Public notice after Delisting Order (Regulation 22 (6))
Where the recognized stock exchange passes the delisting order, it shall, -
(a) Forthwith publish a notice in one English national daily with wide circulation and one regional language newspaper of the region where the concerned recognized stock exchange is located.
(b) Inform all other stock exchanges where the equity shares of the company are listed, about such delisting and the surrounding circumstances.
Disclosures to be made in the notice
- Facts of such delisting,
- The name and address of the company,
- The fair value of the equity shares determined under sub-regulation (1) of regulation 23 and
- The names and addresses of the promoters of the company who would be liable under sub-regulation (3) of regulation 23.
EXIT Price Determination by an Independent Valuer (Regulation 23 (1))
- The recognized stock exchange shall form a panel of expert valuers from whom the valuer or valuers shall be appointed .

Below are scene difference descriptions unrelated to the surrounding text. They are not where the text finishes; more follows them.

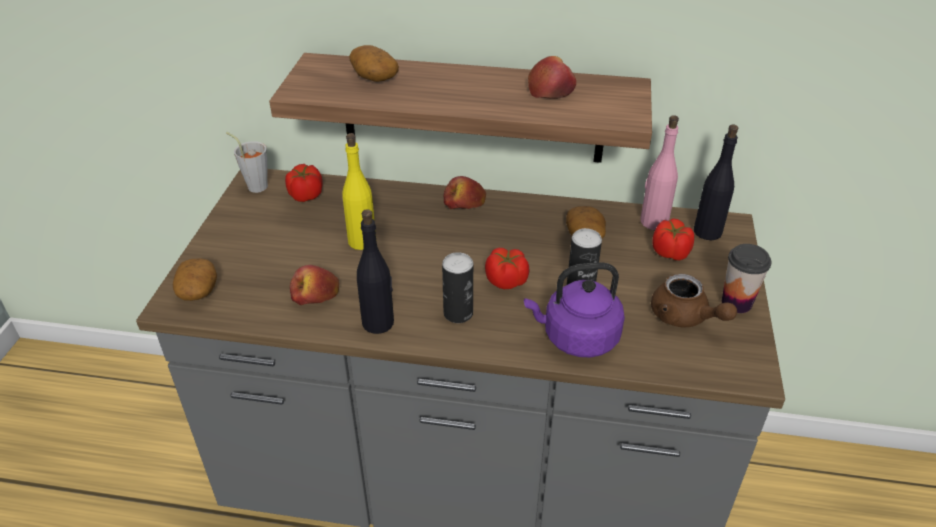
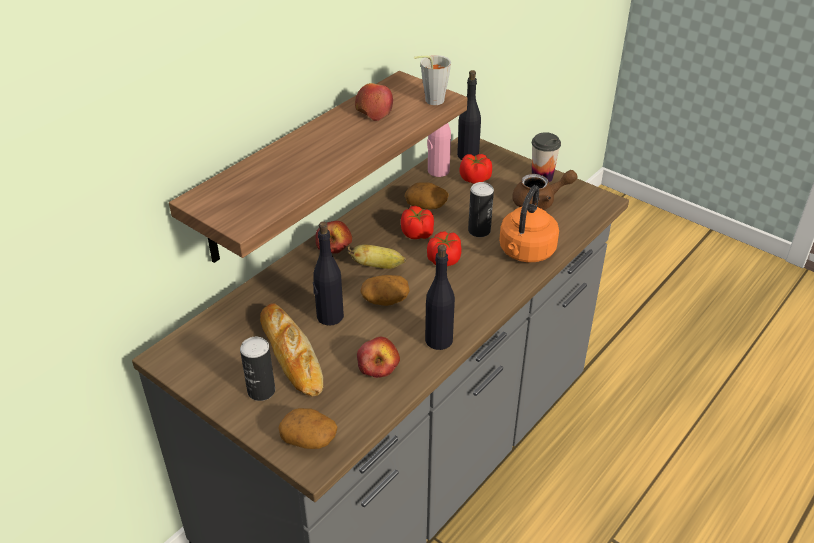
camera: 60 degrees left, 0 degrees up
grey cup [226,132,268,193] -> grey cup moved to [414,55,451,105]
tomato [285,164,323,202] -> tomato moved to [401,206,434,239]
yellow bottle [342,133,376,250] -> black bottle [313,221,344,326]
potato [349,45,399,82] -> potato moved to [360,275,410,306]
can [442,252,473,323] -> can moved to [240,337,275,401]
purple kettle [524,262,625,358] -> orange kettle [499,185,559,262]
none -> bread [260,303,324,397]
none -> banana [347,245,406,269]

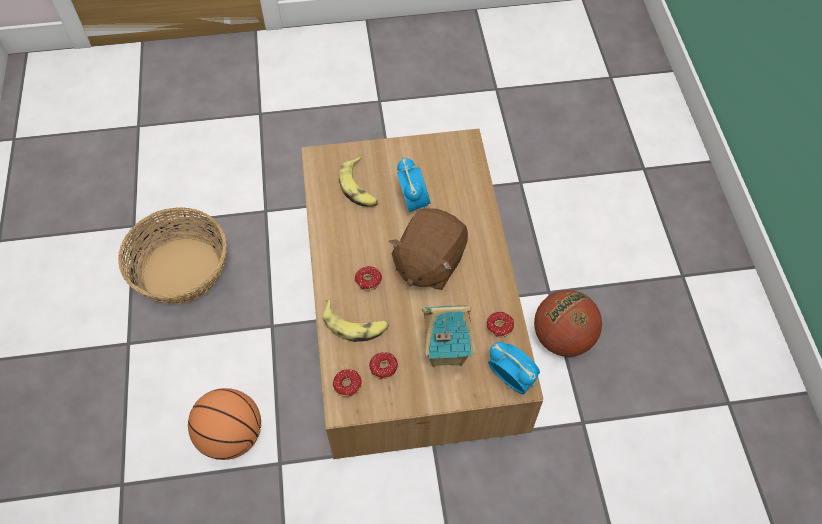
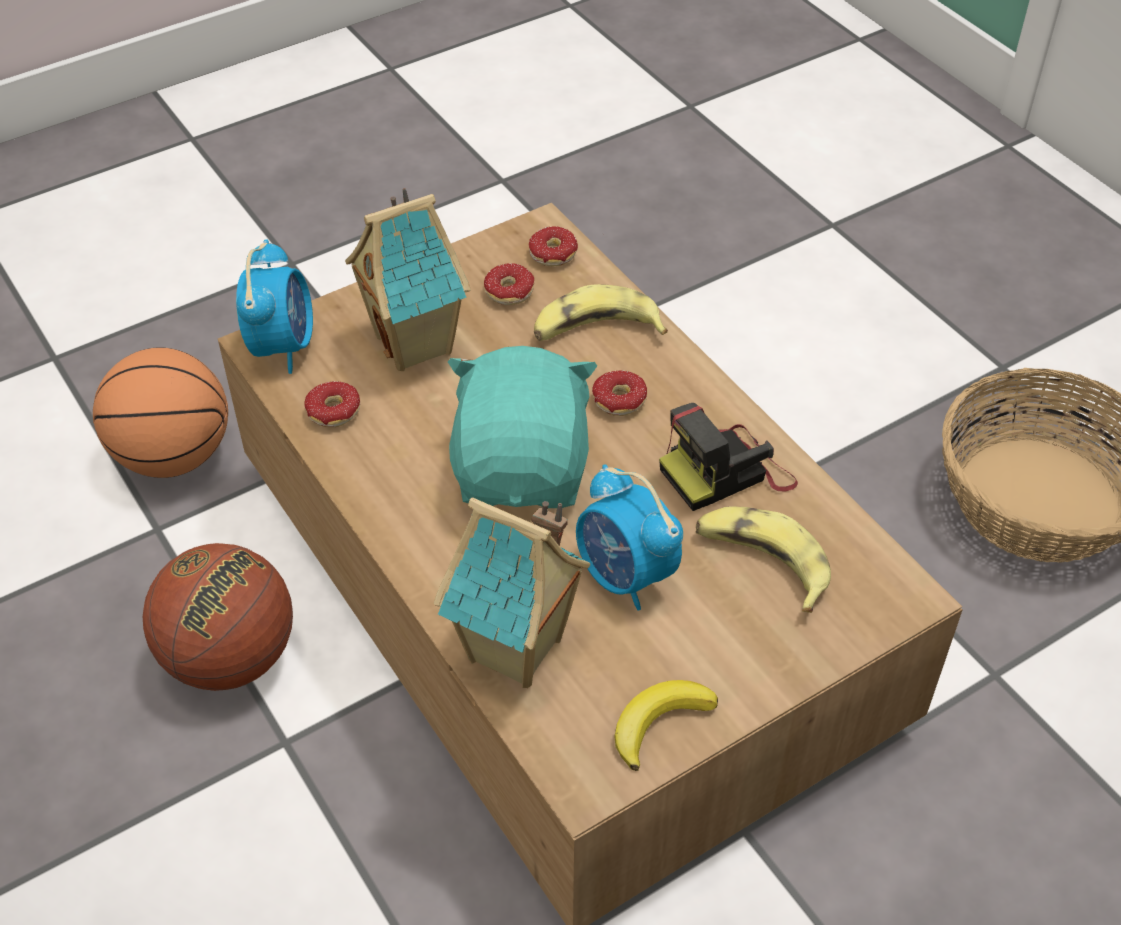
camera: 155 degrees right, 10 degrees down
basketball [188,388,261,460] -> basketball moved to [93,348,228,478]
brown plush toy [389,208,468,290] -> turquoise plush toy [448,346,597,508]
alarm clock [488,342,540,394] -> alarm clock turned 105 degrees counterclockwise [236,239,313,374]
none -> toy house [434,497,590,688]
none -> banana [614,680,718,771]
none -> camera [659,403,798,511]

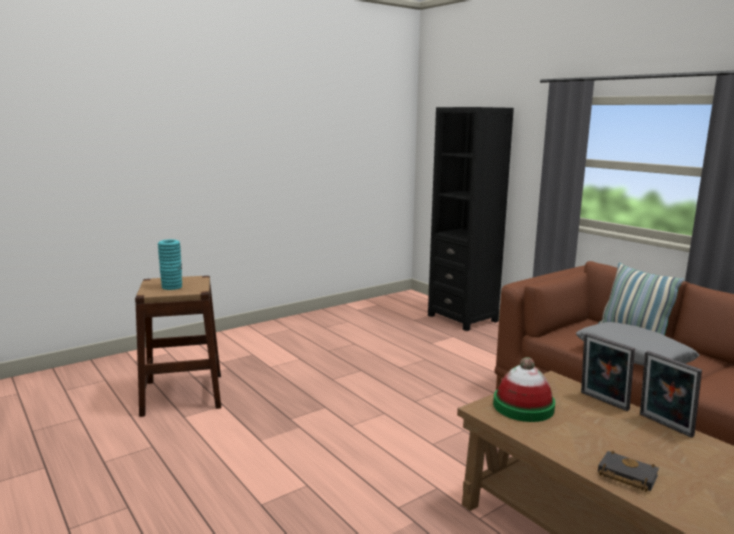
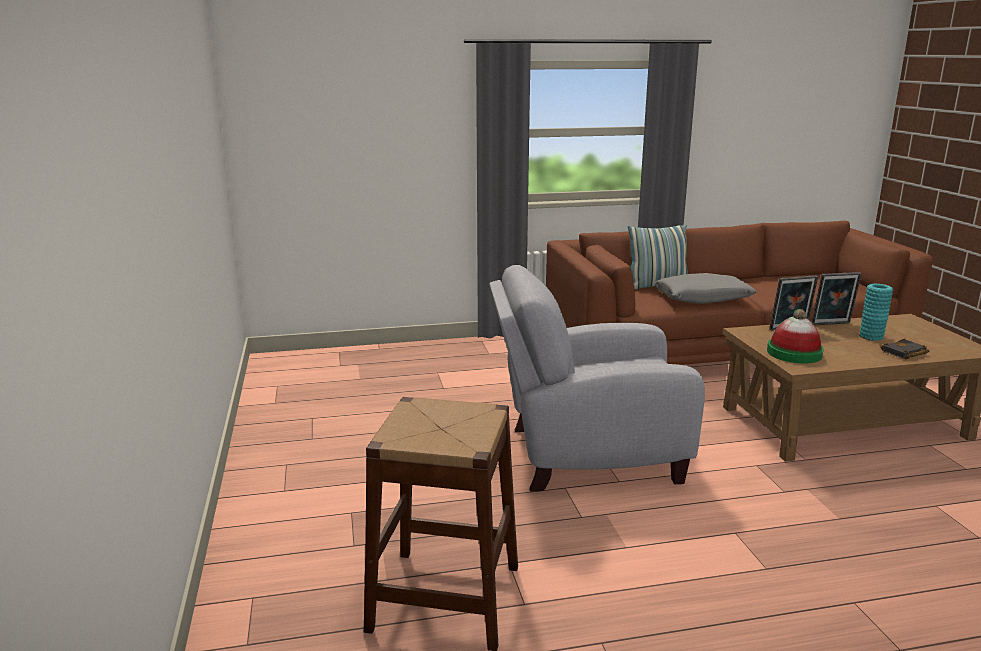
camera: 65 degrees left, 5 degrees up
turquoise vase [158,239,182,290] -> turquoise vase moved to [859,284,893,341]
black bookcase [428,107,514,331] -> none
none -> grey armchair [489,265,705,492]

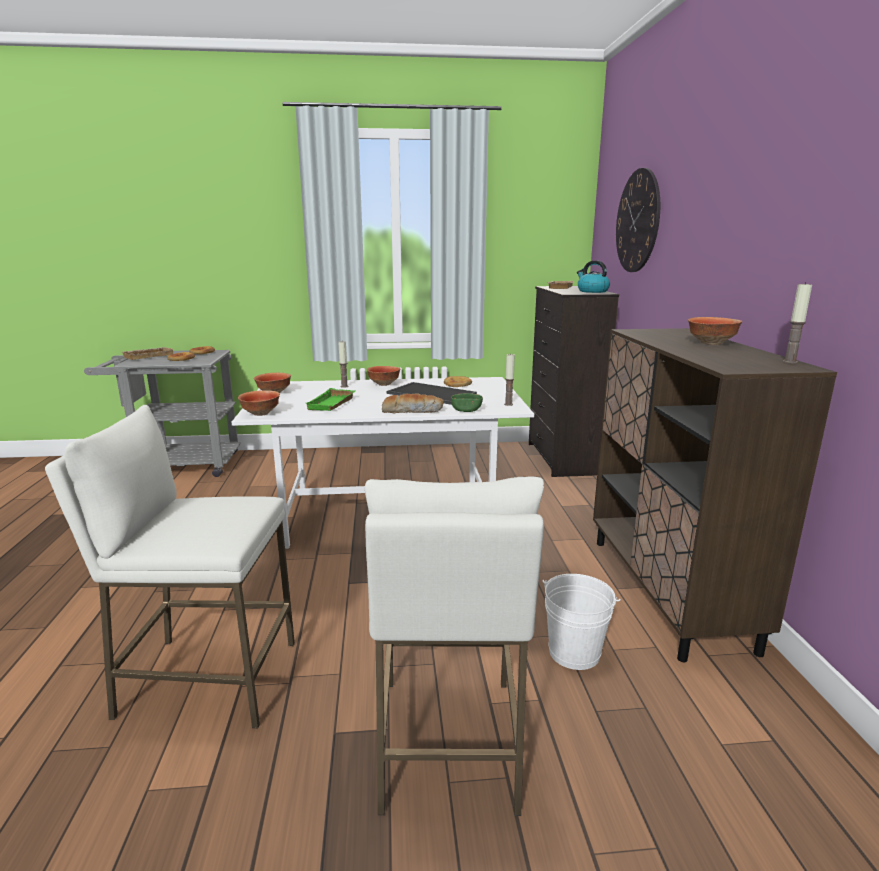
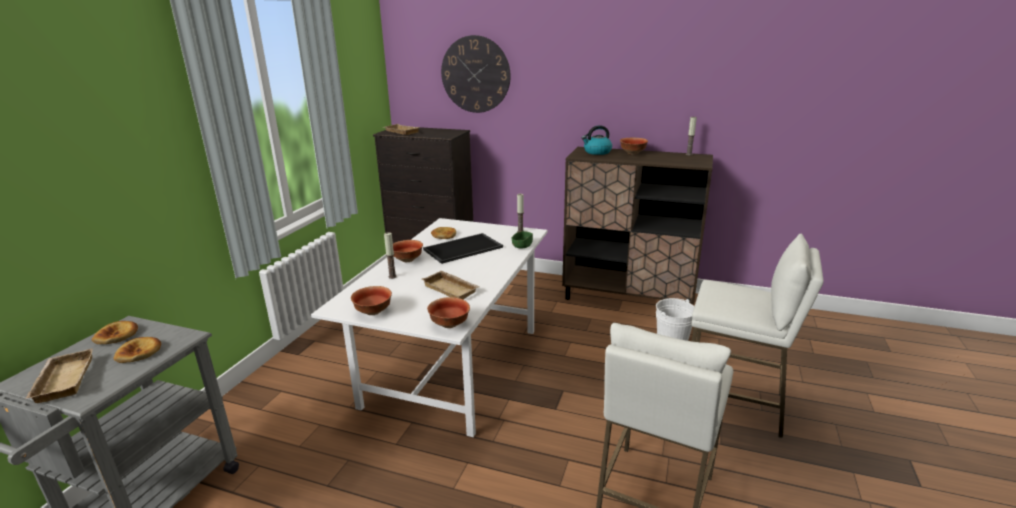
camera: 65 degrees left, 5 degrees up
green tray [306,388,355,411] -> beige tray [422,270,480,299]
bread [382,394,444,414] -> none
kettle [577,260,610,293] -> kettle moved to [582,125,612,155]

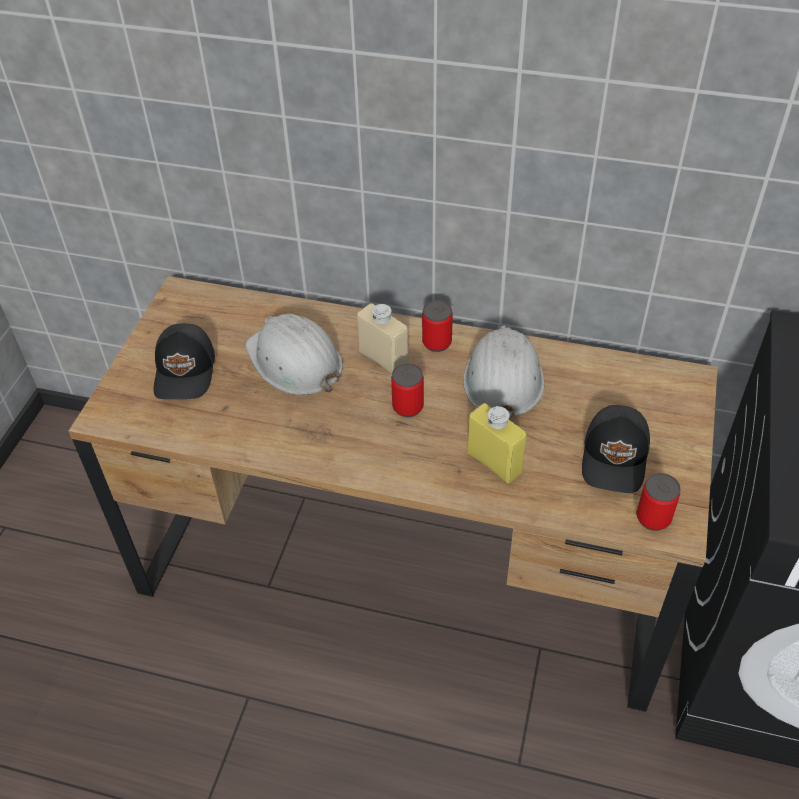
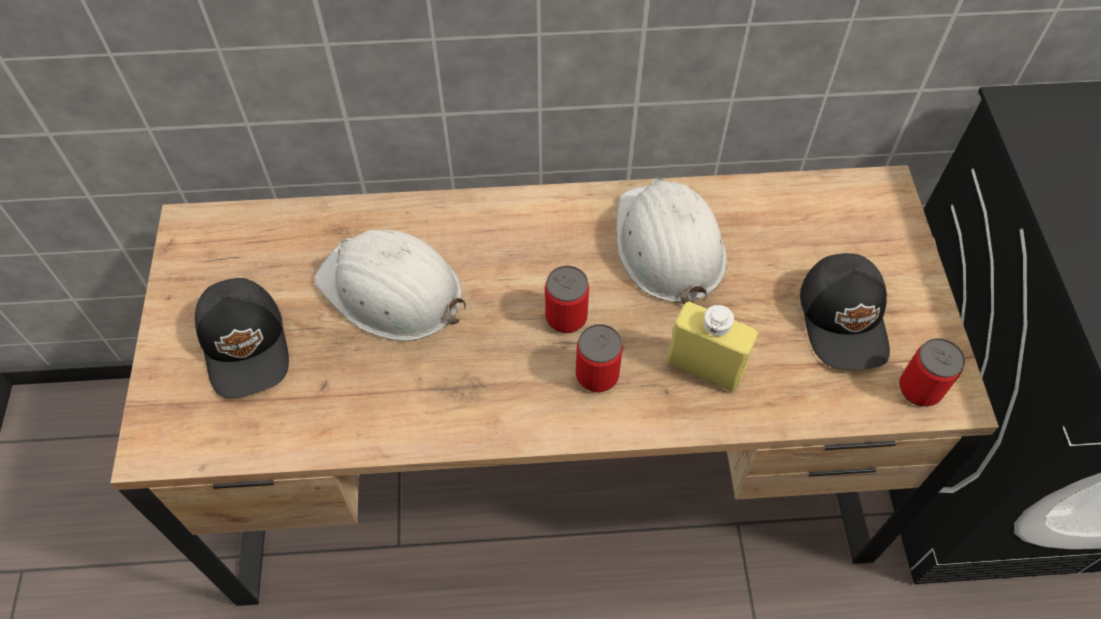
camera: 20 degrees left, 10 degrees up
beige bottle [357,303,409,374] -> none
can [422,300,453,352] -> can moved to [576,324,623,392]

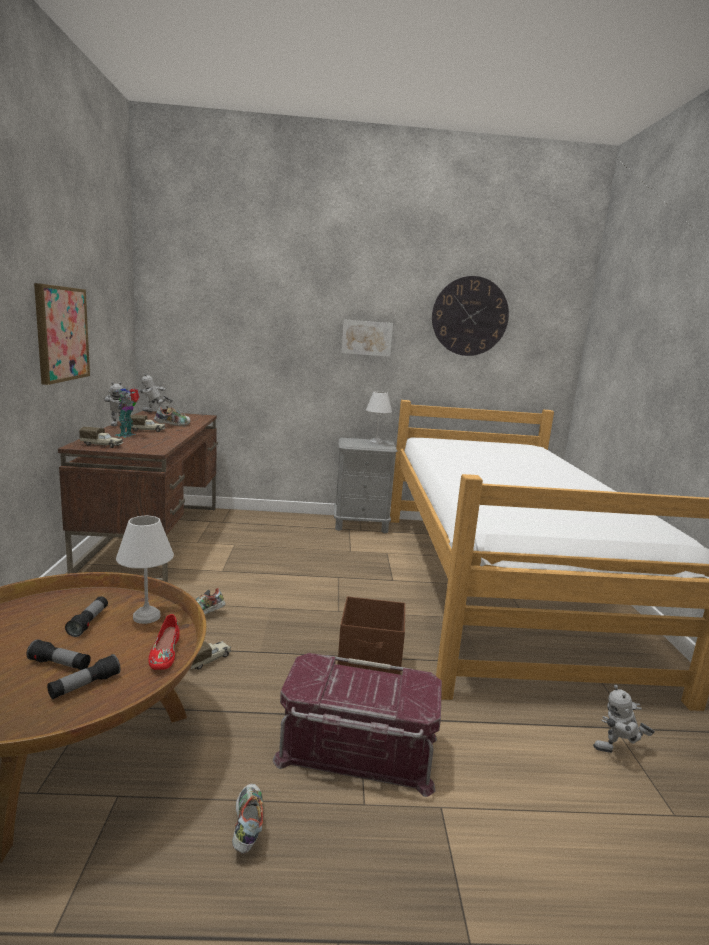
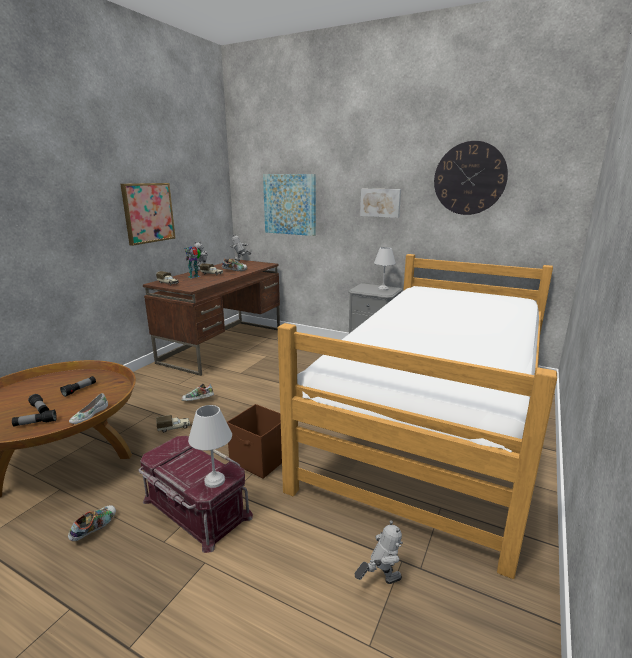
camera: 30 degrees right, 5 degrees up
white table lamp [116,516,174,624] -> white table lamp moved to [188,405,232,488]
red shoe [149,614,179,670] -> white shoe [69,393,108,424]
toy robot [593,685,655,753] -> toy robot turned 135 degrees clockwise [355,520,403,584]
none -> picture [263,174,316,236]

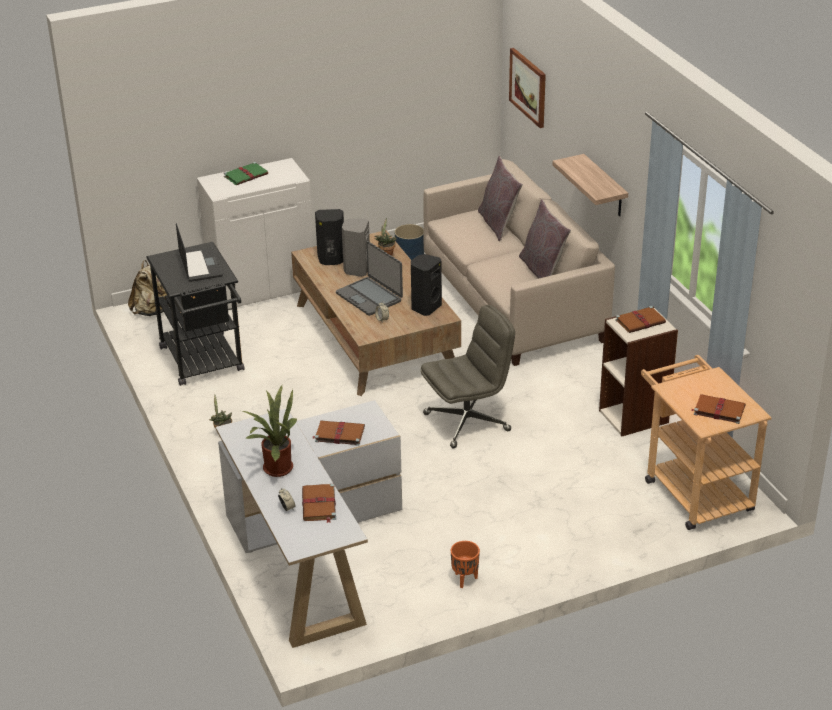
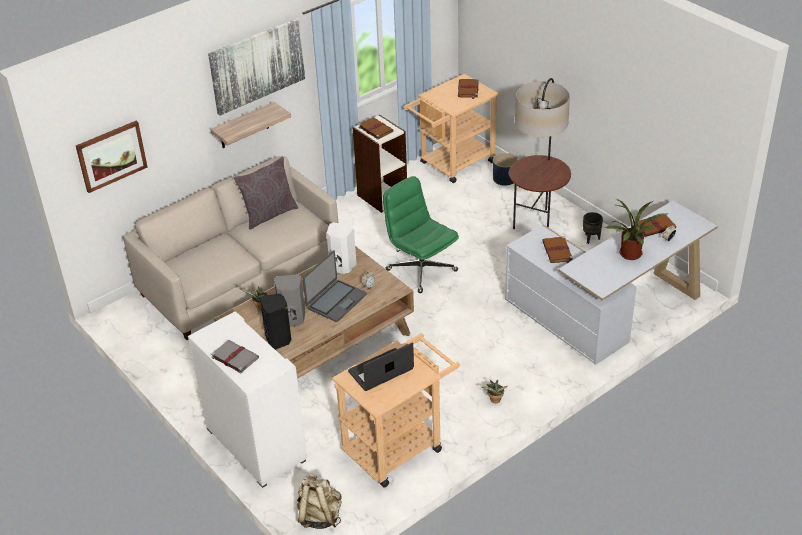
camera: 105 degrees left, 5 degrees up
black cart [146,242,245,386] -> beige cart [332,333,460,487]
green book [224,162,268,185] -> grey book [211,340,259,374]
blue planter [395,224,424,260] -> blue planter moved to [493,153,518,186]
black speaker [411,254,442,316] -> white speaker [326,222,357,274]
grey office chair [421,305,515,448] -> green office chair [383,176,459,293]
orange planter [451,541,480,588] -> black planter [583,212,603,244]
grey pillow [478,156,523,241] -> none
none -> picture [208,18,305,116]
none -> floor lamp [509,78,571,229]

- The promoter of the delisted company shall acquire equity shares from the public shareholders by paying them the value determined by the valuer, subject to their option of retaining their shares.
Important points:-
- No open offer is required to be given by the Delisted company in the case of compulsory delisting made by a recognized stock exchange.
- Where a company has been compulsorily delisted the company, its whole time directors, its promoters and the companies which are promoted by any of them shall not directly or indirectly access the securities market or seek listing for any equity shares for a period of ten years from the date of such delisting.
Special Powers to the recognized stock Exchanges (SCHEDULE III)
- The recognised stock exchange can file prosecutions under relevant provisions of the Securities Contracts (Regulation) Act, 1956 or any other law for the time being in force against identifiable promoters and directors of the company for the alleged non-compliances.
- The recognised stock exchange can also file a petition for winding up the company under section 433 of the Companies Act, 1956 (1 of 1956) or make a request to the Registrar of Companies to strike off the name of the company from the register under section 560 of the said Act.